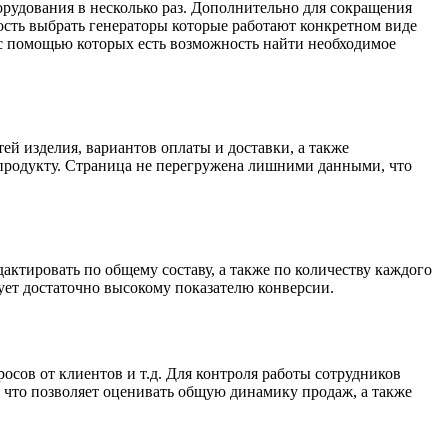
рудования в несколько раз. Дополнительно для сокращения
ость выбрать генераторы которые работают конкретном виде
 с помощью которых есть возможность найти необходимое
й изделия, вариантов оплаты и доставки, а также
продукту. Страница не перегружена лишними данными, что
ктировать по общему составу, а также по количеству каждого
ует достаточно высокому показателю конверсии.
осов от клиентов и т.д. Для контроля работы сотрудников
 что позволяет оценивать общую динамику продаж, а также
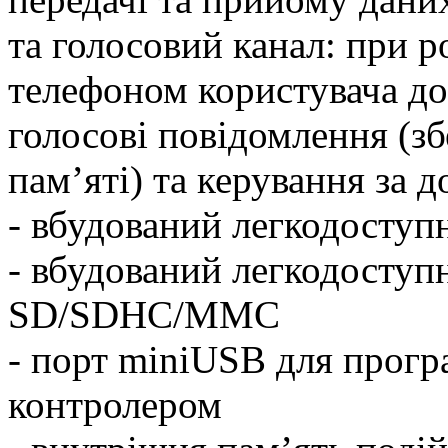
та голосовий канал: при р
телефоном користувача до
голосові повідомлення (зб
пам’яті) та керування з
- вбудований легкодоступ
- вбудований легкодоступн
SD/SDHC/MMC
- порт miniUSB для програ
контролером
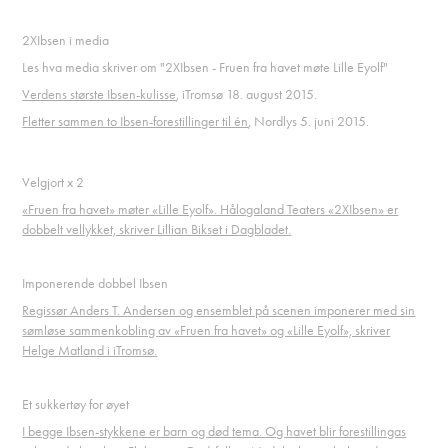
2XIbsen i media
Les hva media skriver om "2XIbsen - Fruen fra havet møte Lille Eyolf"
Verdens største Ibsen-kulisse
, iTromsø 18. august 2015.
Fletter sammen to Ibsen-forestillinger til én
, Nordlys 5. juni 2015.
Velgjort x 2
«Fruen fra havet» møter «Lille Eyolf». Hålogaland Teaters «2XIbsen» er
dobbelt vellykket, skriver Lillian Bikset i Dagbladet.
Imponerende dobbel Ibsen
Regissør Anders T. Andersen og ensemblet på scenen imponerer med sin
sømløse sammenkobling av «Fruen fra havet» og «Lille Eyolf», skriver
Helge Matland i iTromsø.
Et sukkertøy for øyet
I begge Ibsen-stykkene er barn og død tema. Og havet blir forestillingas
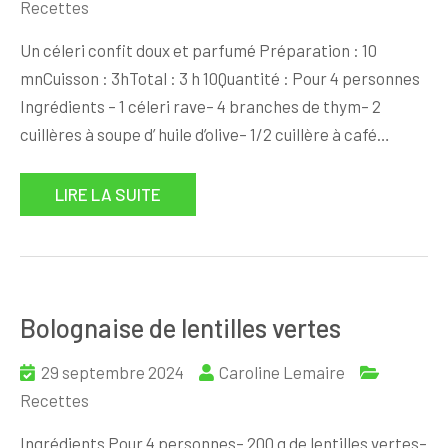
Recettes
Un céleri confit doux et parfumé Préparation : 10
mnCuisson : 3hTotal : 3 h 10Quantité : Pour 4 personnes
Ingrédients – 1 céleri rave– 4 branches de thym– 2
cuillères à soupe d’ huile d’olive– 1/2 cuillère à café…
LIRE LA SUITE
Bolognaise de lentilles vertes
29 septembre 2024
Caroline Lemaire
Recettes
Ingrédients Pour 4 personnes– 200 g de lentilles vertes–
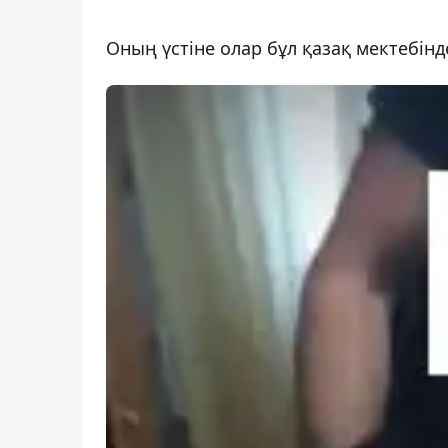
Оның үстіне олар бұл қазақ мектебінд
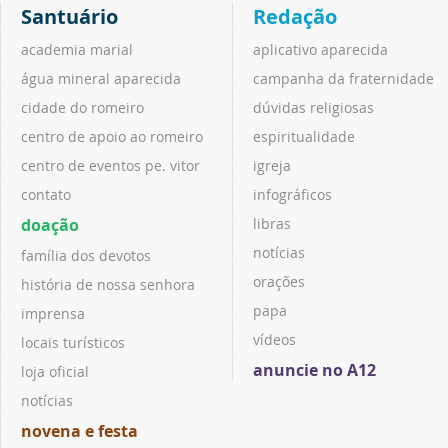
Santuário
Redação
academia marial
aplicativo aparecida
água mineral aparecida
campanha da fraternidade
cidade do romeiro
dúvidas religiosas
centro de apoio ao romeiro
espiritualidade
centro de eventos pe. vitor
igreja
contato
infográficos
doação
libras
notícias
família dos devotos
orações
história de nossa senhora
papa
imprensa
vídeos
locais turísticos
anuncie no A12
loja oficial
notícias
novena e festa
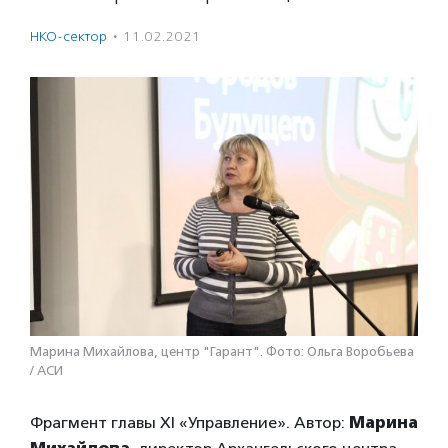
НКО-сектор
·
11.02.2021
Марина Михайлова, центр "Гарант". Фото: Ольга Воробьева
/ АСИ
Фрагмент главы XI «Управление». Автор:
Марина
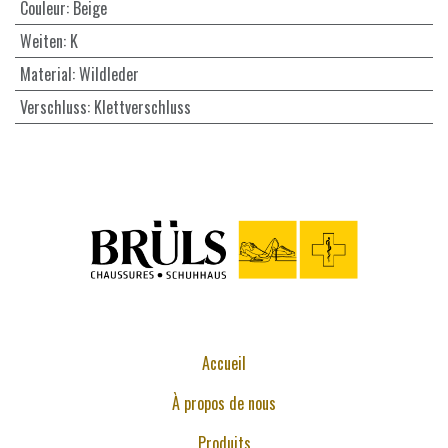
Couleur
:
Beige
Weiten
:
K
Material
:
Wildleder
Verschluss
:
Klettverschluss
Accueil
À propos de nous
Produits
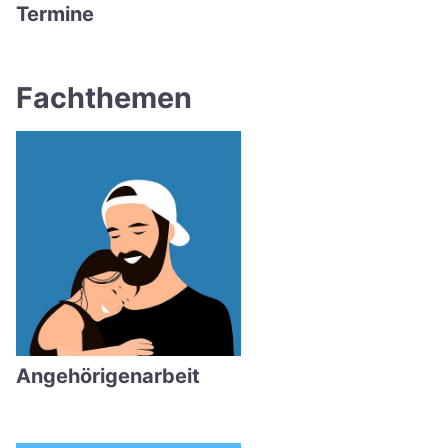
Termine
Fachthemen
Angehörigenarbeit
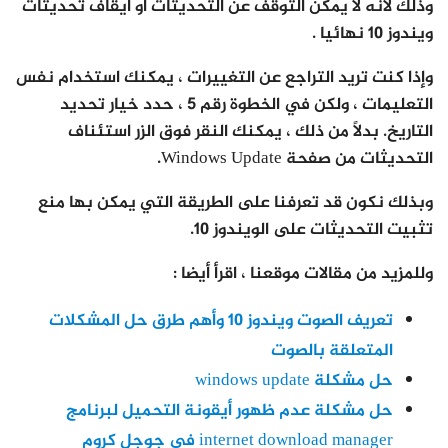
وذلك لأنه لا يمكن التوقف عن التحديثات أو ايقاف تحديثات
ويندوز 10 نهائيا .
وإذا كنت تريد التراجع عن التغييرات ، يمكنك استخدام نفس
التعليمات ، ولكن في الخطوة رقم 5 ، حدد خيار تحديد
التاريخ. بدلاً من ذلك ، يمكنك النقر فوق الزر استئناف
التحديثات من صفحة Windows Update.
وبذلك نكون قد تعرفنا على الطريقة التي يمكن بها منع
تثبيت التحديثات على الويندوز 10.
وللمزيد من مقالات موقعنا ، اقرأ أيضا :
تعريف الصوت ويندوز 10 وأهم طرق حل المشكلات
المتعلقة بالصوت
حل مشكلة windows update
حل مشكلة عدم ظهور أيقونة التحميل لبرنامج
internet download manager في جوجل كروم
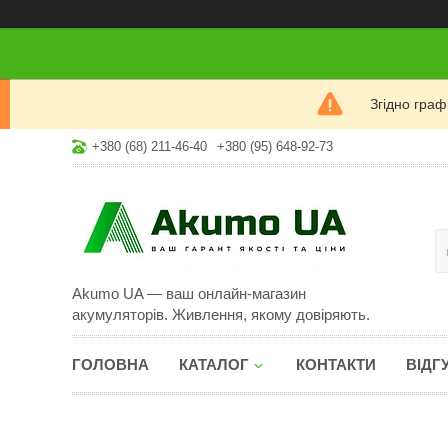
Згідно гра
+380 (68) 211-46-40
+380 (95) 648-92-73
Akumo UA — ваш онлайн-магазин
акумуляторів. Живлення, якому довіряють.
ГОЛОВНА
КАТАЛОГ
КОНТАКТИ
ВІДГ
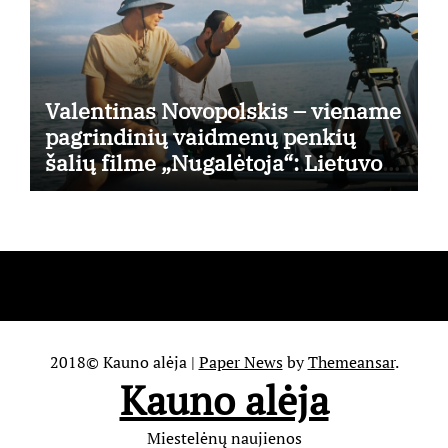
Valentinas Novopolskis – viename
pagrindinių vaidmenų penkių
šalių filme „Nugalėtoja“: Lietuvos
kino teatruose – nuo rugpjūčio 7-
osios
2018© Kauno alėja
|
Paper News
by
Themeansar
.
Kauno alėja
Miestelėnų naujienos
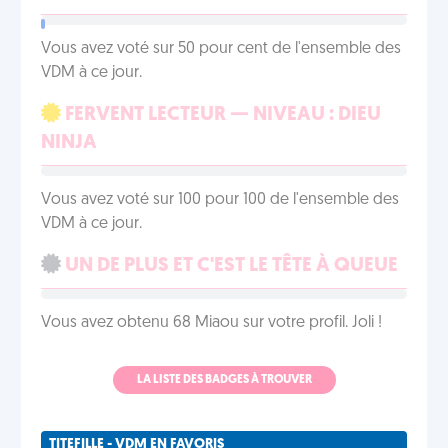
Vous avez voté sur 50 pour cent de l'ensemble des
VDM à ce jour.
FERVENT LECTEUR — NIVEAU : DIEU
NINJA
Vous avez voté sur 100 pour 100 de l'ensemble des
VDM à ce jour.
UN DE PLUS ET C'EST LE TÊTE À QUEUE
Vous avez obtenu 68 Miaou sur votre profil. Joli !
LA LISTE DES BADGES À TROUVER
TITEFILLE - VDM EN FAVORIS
====================
**What the task requires**. Pull each line containing "Lille" from the records.

**Reply to the exercise**.
Les hva media skriver om "2XIbsen - Fruen fra havet møte Lille Eyolf"
«Fruen fra havet» møter «Lille Eyolf». Hålogaland Teaters «2XIbsen» er
sømløse sammenkobling av «Fruen fra havet» og «Lille Eyolf», skriver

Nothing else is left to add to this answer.